● **THE DATA**:
=== Begin Enclosure ===

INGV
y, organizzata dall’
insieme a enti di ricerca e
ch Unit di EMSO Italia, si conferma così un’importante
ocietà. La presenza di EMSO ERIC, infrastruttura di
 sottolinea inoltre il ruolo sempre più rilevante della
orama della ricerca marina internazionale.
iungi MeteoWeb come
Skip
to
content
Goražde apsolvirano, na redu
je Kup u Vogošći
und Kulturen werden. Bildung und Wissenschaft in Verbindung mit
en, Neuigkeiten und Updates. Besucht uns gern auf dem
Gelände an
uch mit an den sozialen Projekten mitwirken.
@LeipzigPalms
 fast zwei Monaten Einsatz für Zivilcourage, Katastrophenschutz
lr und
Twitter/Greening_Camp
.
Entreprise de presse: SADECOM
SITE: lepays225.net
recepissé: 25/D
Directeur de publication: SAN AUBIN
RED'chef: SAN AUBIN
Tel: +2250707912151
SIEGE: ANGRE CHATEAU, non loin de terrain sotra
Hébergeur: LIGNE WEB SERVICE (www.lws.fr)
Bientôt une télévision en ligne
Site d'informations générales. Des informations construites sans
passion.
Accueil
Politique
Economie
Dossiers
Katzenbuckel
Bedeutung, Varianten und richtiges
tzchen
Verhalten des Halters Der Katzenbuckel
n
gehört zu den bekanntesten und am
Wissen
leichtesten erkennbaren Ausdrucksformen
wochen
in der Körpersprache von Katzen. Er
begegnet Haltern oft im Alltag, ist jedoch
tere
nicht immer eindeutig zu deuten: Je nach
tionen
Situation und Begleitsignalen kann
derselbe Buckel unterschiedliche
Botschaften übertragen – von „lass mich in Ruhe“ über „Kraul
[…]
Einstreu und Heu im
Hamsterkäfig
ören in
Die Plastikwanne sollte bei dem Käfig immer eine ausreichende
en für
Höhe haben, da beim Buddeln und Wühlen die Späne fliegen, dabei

=== End Enclosure ===

● **EXERCISE DESCRIPTION**: Which lines of the entries above contain the string "immer"? Copy each one.

● **EXERCISE RESULT**:
nicht immer eindeutig zu deuten: Je nach
Die Plastikwanne sollte bei dem Käfig immer eine ausreichende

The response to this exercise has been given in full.